Quando Tite assumiu a seleção, em junho de 2016, ele sabia que algo precisava ser feito. Para recuperar o futebol da equipe, maltratada por dois fracassos seguidos na Copa América e um começo ruim nas Eliminatórias, precisava aparar uma aresta com Neymar. Quatro anos antes, após um clássico contra o Santos, o então técnico do Corinthians havia dito que o atacante era um mau exemplo para seu filho, Matheus Bacchi, que se tornaria auxiliar de sua comissão. Se hoje o Brasil estreia na Copa contra a Suíça, às 15h (de Brasília), na Arena Rostov, sonhando acordado com o hexa, é muito em função da relação estabelecida entre os dois.
Deixar o caso para trás era importante. Tite, de forma menos contundente, havia criticado o comportamento de Neymar na mesma linha de René Simões: em 2010, o ex-técnico da Jamaica disse que “estavam criando um monstro”, diante das indisciplinas do atacante contra seu próprio treinador na época, Dorival Júnior. Neymar e principalmente as pessoas que o cercam não costumam esquecer rapidamente esses ataques. Só que esse, em especial, precisava ser superado.
O primeiro contato maior entre os dois ocorreu no fim de agosto de 2016. Tite já estava hospedado no Sheraton Quito quando o atacante deu entrada no hotel que serviu de concentração da seleção antes da estreia sob o novo comando. No Equador, conversaram pela primeira vez pessoalmente como técnico e jogador. De lá para cá, nunca mais pararam com a troca.
— Neymar não está 100% ainda — disse Tite ontem, tentando tirar um pouco da pressão sobre o 10: — Mas também é muito privilegiado fisicamente. O nível de arrancada com velocidade máxima que ele tem é impressionante. Teve uma recuperação muito boa. Não está na plenitude, mas está numa situação que é suficiente para uma boa estreia.
Seleção serve de porto seguro
Com Tite, a seleção se transformou no porto seguro de Neymar, onde ele é protagonista incontestável como no Santos, algo que nunca seria no Barcelona de Messi e ainda não é no PSG. Cobra faltas e pênaltis, e levou para a comissão da CBF dois profissionais ainda dos tempos de Vila Belmiro: o preparador Ricardo Rosa e o fisioterapeuta Rafael Martini.
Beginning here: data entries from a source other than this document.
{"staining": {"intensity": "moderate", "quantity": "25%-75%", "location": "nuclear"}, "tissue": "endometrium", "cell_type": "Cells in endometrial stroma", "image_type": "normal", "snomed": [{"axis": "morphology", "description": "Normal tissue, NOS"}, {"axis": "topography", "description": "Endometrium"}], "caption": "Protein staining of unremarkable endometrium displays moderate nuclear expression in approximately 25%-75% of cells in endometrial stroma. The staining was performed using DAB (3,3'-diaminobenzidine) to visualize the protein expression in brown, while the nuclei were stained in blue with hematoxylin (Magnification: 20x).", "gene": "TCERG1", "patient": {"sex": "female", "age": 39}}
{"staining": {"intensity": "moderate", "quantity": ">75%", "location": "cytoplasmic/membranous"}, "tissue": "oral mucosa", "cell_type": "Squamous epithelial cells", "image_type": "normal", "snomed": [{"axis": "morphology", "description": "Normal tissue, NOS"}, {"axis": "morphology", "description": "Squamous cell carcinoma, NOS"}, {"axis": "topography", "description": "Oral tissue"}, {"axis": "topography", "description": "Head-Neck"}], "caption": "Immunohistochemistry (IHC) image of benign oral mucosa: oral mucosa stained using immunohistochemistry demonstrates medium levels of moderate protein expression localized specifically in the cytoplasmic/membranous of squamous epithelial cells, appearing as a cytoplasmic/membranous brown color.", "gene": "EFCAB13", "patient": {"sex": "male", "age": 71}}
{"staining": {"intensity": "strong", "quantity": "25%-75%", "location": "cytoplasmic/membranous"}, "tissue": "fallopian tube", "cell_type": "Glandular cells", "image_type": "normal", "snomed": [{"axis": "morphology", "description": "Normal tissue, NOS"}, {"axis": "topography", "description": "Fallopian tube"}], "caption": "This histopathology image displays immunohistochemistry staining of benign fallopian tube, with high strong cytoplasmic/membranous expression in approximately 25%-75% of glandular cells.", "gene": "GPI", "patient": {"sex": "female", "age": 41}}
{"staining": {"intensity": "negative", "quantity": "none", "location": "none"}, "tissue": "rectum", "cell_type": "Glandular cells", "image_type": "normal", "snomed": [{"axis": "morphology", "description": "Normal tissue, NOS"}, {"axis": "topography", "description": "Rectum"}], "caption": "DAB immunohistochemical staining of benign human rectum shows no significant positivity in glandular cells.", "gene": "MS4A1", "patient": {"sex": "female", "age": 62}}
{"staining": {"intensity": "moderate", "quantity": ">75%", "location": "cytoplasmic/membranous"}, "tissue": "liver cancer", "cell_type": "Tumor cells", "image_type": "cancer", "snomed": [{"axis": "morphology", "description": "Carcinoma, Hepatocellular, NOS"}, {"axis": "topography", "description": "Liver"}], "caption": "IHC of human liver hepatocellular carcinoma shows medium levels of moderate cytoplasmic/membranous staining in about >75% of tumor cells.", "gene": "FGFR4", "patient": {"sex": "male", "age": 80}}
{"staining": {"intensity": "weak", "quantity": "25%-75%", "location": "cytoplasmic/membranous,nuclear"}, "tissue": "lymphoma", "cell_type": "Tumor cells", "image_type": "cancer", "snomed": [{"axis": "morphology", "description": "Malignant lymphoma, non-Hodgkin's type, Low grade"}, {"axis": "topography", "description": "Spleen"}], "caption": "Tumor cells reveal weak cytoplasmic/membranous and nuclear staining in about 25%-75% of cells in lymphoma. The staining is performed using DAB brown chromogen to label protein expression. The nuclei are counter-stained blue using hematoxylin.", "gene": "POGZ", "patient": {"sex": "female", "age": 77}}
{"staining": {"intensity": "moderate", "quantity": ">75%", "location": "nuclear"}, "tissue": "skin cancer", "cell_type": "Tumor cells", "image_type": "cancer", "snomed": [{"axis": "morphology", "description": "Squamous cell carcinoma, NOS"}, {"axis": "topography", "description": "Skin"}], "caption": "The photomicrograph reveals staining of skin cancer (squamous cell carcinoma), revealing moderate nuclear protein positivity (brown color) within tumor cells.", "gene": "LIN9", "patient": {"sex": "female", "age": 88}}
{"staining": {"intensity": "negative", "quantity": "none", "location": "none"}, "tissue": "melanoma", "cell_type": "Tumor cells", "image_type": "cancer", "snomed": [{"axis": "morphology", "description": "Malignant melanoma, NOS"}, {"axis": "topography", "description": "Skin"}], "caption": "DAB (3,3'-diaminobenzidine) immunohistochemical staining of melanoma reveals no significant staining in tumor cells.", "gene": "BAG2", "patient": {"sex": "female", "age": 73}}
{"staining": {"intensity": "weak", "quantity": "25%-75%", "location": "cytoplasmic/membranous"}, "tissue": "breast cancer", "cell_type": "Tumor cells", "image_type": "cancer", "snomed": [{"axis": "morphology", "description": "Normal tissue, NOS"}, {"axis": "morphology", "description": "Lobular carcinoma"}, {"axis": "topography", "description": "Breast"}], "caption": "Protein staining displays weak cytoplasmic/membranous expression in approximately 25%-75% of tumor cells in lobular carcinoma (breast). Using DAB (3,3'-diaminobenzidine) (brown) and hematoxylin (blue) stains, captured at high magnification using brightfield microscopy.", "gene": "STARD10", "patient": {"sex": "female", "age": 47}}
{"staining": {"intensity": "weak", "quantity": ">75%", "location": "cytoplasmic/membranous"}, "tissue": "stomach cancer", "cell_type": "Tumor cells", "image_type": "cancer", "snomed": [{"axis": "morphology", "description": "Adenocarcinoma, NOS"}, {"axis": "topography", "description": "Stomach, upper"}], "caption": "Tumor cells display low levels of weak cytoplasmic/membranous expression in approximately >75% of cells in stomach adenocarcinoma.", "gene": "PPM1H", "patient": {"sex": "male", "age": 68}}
O que ele dá em troca é compromisso e desempenho. Neymar segue como a referência técnica, apesar de uma dependência menor da seleção. Ele ainda tem liderança cada vez mais clara.
Aos 26 anos, Neymar tem mostrado mais serenidade em campo pela seleção. As reações exageradas, como a que culminou na sua expulsão e posterior suspensão da Copa América de 2015, deram lugar a um jogador mais centrado. É justamente na harmonia entre os dois, nesse pacto por vitórias, que a seleção inicia a reconstrução de sua história nas Copas.
Técnico protetor
Tite foi rápido em perceber qual cenário favoreceria que Neymar produzisse o melhor para a seleção. Taticamente, deixou o atacante à vontade e tirou dele tanto as obrigações defensivas quanto as mudanças de posição constantes, como as que faz no PSG. Neymar é dono do lado esquerdo do ataque, onde seu jogo sempre despontou. Cessaram as tentativas de transformá-lo em um falso 9, que aconteciam com Dunga.
Diante de uma celebridade, o treinador saiu em defesa do ser humano e ganhou gratidão. Tirou do atacante o peso extra da faixa de capitão, atribuição dada por Dunga que, em vez de conscientizar o atacante de suas responsabilidades, acabou sendo um tiro pela culatra: a cobrança sobre o jogador, principal reserva técnica da equipe desde 2010, já era grande o suficiente. Com a conhecida oratória pastoral, Tite saiu em defesa de Neymar várias vezes. Carismático, blindou o grupo das críticas, o que foi reconhecido pelo atacante em entrevista em outubro de 2016, no evento de um patrocinador.
—Com Tite, todo mundo está se sentindo mais leve.
O maior gesto público da relação entre os dois, porém, veio quando o atacante desabafou numa coletiva sobre as notícias de que estaria tendo problemas de relacionamento no PSG, em novembro de 2017. Tite comoveu Neymar:
— Eu posso falar do caráter, da índole do Neymar e do grande coração que ele tem.